A blog by Miami Criminal Defense Lawyer Brian Tannebaum. Commenting on criminal law issues of local and national interest.

Friday, March 02, 2012

If You See Something, Say Nothing

Why is it that only after a kid like T.J. Lane blows away 3 other kids, whose only crime was going to school that day, do we begin to look at their social media activity?

Why is it that a kid like T.J. Lane writes "Die, all of you," and we don't even think to say, "hey, T.J., (and I hope I get this right) "U Mad bro?"

Why is it that we watch people fall on the internet and, watch? Why is the thought of an email or text or God forbid, a true blue live phone call, out of the realm of possibilities?

Why do we watch?

Why do we say nothing?

We can make the excuse that we don't take it seriously, that it's all "internet banter," but why are we unwilling to know? Do we want to see the results of the truth of it?

And let's not blame the dozens or even more of T.J. Lane's 148 Facebook friends that saw his writings and did nothing. We, do nothing. No one is to blame for the decisions, insanity laced or not, T.J. Lane made this week. The blood is not on the hands of those that lurked, that read his writings and moved on to some great viral You Tube video or awesome naked pictures of some hot chick.

This concept of watching things on social media, and, watching, isn't limited to the writings of future serial killers. Lawyers do it too.

Lawyers watch other lawyers lie, puff, and create false reputations on the internet all day, and do nothing.

We, do nothing.

We see something, and see it.

Someone else will say something, but you're not going to say anything because, well, it may not make you any friends.

And the internet is all about "friends," right?

Recently I saw a cryptic status on a friend's Facebook page and I committed the cardinal sin of calling him. Yes, something was wrong. We talked about it. "How did you know?"

I saw something.

Messages fly across the net and we read them. We know the people writing them, we care about them, we eat with them, we know their families, we know these people.

But they're in "second life."

Maybe it's not true, maybe it's just to get attention.

And sometimes attention is achieved.
Non-anonymous comments welcome.Brian Tannebaum is a criminal defense lawyer in Miami, Florida practicing in state and federal court, and the author of The Truth About Hiring A Criminal Defense Lawyer.Share/Save/Bookmarkokdork.com rules Post to Twitter


  1. I see lawyers puffing themselves up all of the time, but I really don't know what can be done. The Bar doesn't seem to mind. Consumers don't seem to mind. Other members of the Bar are bothered, but we all seem to accept it as part of the business.

    Do you call out those other lawyers in meetings with potential clients?

  2. Maybe, Ben, a lot of lawyers mind, but they're afraid of saying/doing anything for fear of being considered "mean," or lacking in courtesy. There's a premium placed on not pissing anyone off by saying anything unpleasant about others, and there's an unfortunate lack of support by gutless, whiny and unethical lawyers for those who decide to accept the risk.

    Your point, that no one really cares, strikes me as just plain wrong. Plenty of lawyers care. Not enough have the balls to do anything about it. And most, like you, feel just fine about shrugging it off because it takes the burden off their shoulders and makes them part of the crowd that accepts this as just the way things are.

    This doesn't have to be the way things are. If you care, do something about it. I do. Brian does. And if you don't do anything about it, then admit that you don't care and you're just as much of a puffing sleazeball as the ones you complain about.
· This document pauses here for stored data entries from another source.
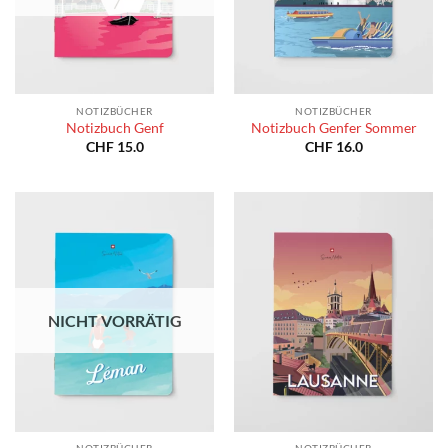
NOTIZBÜCHER
NOTIZBÜCHER
Notizbuch Genf
Notizbuch Genfer Sommer
CHF
15.0
CHF
16.0
NICHT VORRÄTIG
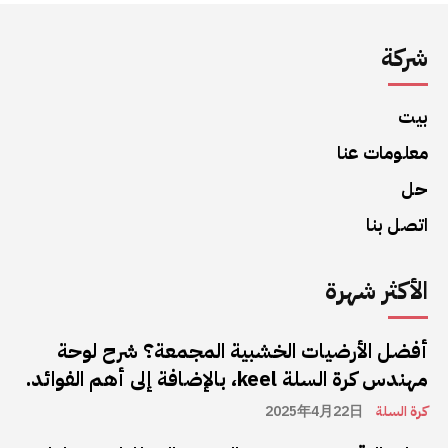
شركة
بيت
معلومات عنا
حل
اتصل بنا
الأكثر شهرة
أفضل الأرضيات الخشبية المجمعة؟ شرح لوحة
مهندس كرة السلة keel، بالإضافة إلى أهم الفوائد.
كرة السلة
2025年4月22日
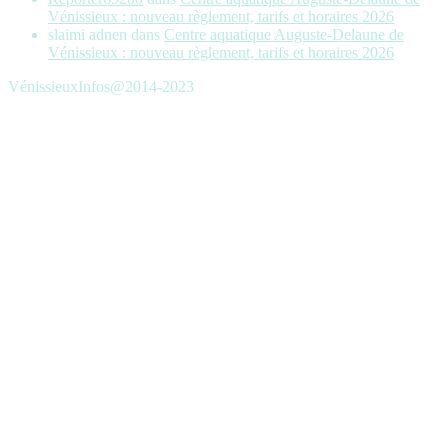
Vénissieux : nouveau règlement, tarifs et horaires 2026
slaimi adnen
dans
Centre aquatique Auguste-Delaune de
Vénissieux : nouveau règlement, tarifs et horaires 2026
VénissieuxInfos@2014-2023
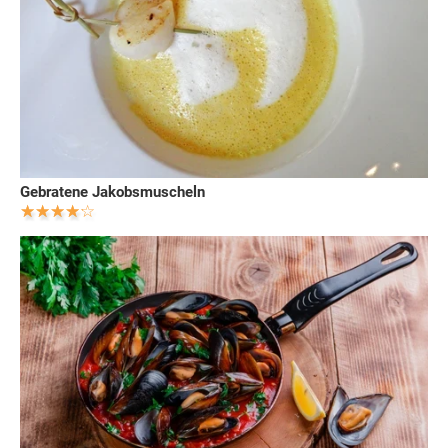
Gebratene Jakobsmuscheln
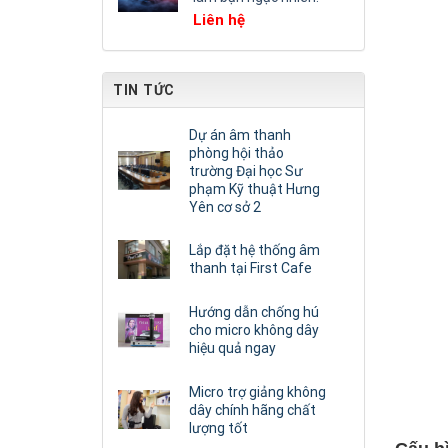
Liên hệ
TIN TỨC
Dự án âm thanh
phòng hội thảo
trường Đại học Sư
phạm Kỹ thuật Hưng
Yên cơ sở 2
Lắp đặt hệ thống âm
thanh tại First Cafe
Hướng dẫn chống hú
cho micro không dây
hiệu quả ngay
Micro trợ giảng không
dây chính hãng chất
lượng tốt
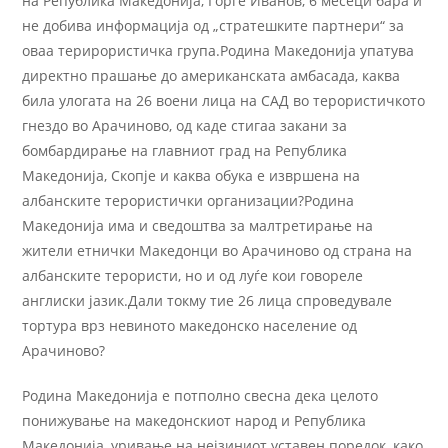
на Република Македонија, Ѓорѓе Иванов, 6 месеци бара и
не добива информација од „стратешките партнери“ за
оваа терирористичка група.Родина Македонија упатува
директно прашање до американската амбасада, каква
била улогата на 26 воени лица на САД во терористичкото
гнездо во Арачиново, од каде стигаа закани за
бомбардирање на главниот град на Република
Македонија, Скопје и каква обука е извршена на
албанските терористички организации?Родина
Македонија има и сведоштва за малтретирање на
жители етнички Македонци во Арачиново од страна на
албанските терористи, но и од луѓе кои говореле
англиски јазик.Дали токму тие 26 лица спроведувале
тортура врз невиното македонско население од
Арачиново?
Родина Македонија е потполно свесна дека целото
понижување на македонскиот народ и Република
Македонија, уривање на нејзиниот уставен поредок, како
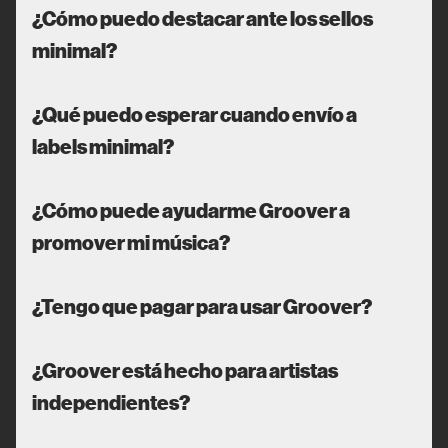
¿Cómo puedo destacar ante los sellos
minimal?
¿Qué puedo esperar cuando envío a
labels minimal?
¿Cómo puede ayudarme Groover a
promover mi música?
¿Tengo que pagar para usar Groover?
¿Groover está hecho para artistas
independientes?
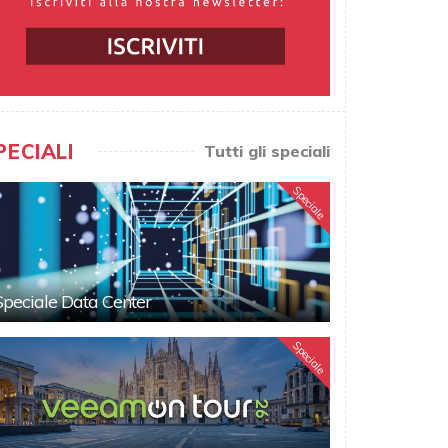
PECIALI
Tutti gli speciali
Speciale
Speciale Data Center
Speciale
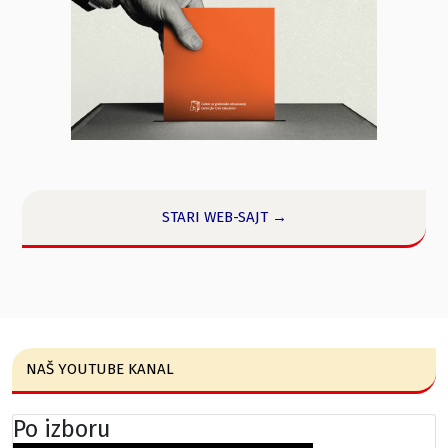
STARI WEB-SAJT →
NAŠ YOUTUBE KANAL
Po izboru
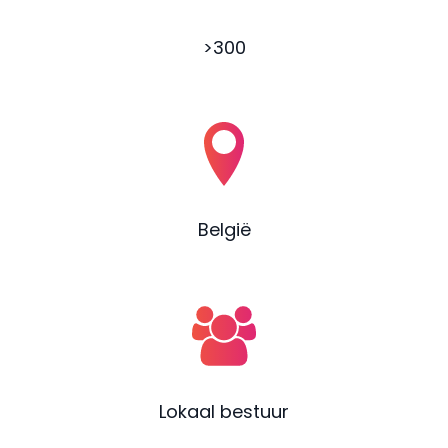
>300
België
Lokaal bestuur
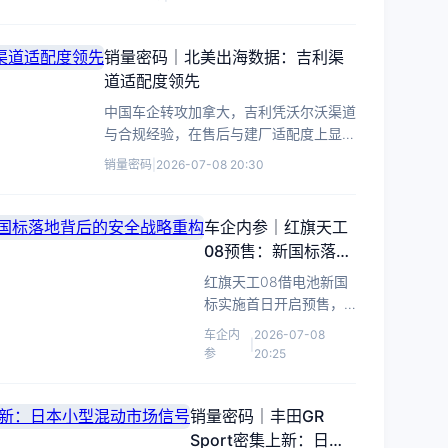
销量密码｜北美出海数据：吉利渠
道适配度领先
中国车企转攻加拿大，吉利凭沃尔沃渠道
与合规经验，在售后与建厂适配度上显著
领先比亚迪、奇瑞。
销量密码
|
2026-07-08 20:30
车企内参｜红旗天工
08预售：新国标落地
背后的安全战略重构
红旗天工08借电池新国
标实施首日开启预售，
以超标安全测试重塑家
车企内
2026-07-08
|
庭纯电市场认知，折射
参
20:25
央企新能源转型战略重
心调整。
销量密码｜丰田GR
Sport密集上新：日本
  3. Thank you for this great post, Brian. It's very relevant about today's situation your blog post is a good eye-opener for everyone - lawyers or not. It's sad how the power of the Internet to not only get people closer, but also to tear them apart and let them live in their own world. And SHG was right, "if you care, do something about it."

  4. Anonymous11:42 AM

    Facebook friends aren't FRIENDS. I used to have facebook. How many friends did I have? 2. I talked to TWO FRIENDS because they were my real friends. They don't care ... they just don't fucking care! You all say HELP in the end, but you didn't do shit before cause you think eveyrhting is normal! Alright ... I'm not directing towards any of you, but the people that were around him. They were aware but didn't do antyhing cause they gave a rat ass.... gosh...

  5. Public social media isn't an effective way to reach out for help, because it lacks a lot of the social cues that enable people to distinguish between real pleas for help and attempts to shock/gain attention.

    All of these stories, which go back and say "he wrote such and such on Facebook right before he killed people, how did no one see it coming?" suffer from hindsight fallacies. They don't generally look at whether this was normal behavior for that individual, nor do they look at how abnormal it is in the sea of social networking posts out there. If it was normal for him to post similar things to Facebook, his friends may have become acculturated to it. Even if they thought there was something wrong in general, and were trying to help, they might not have been pushed into immediate action by every single individual post.

    And if we want people to start having serious reactions to certain kinds of social media posts, we have to find some relatively clear line which separates out the overwhelming press of melodrama from actual indications of danger.

    If we can't do that, then blaming people in hindsight is completely irresponsible.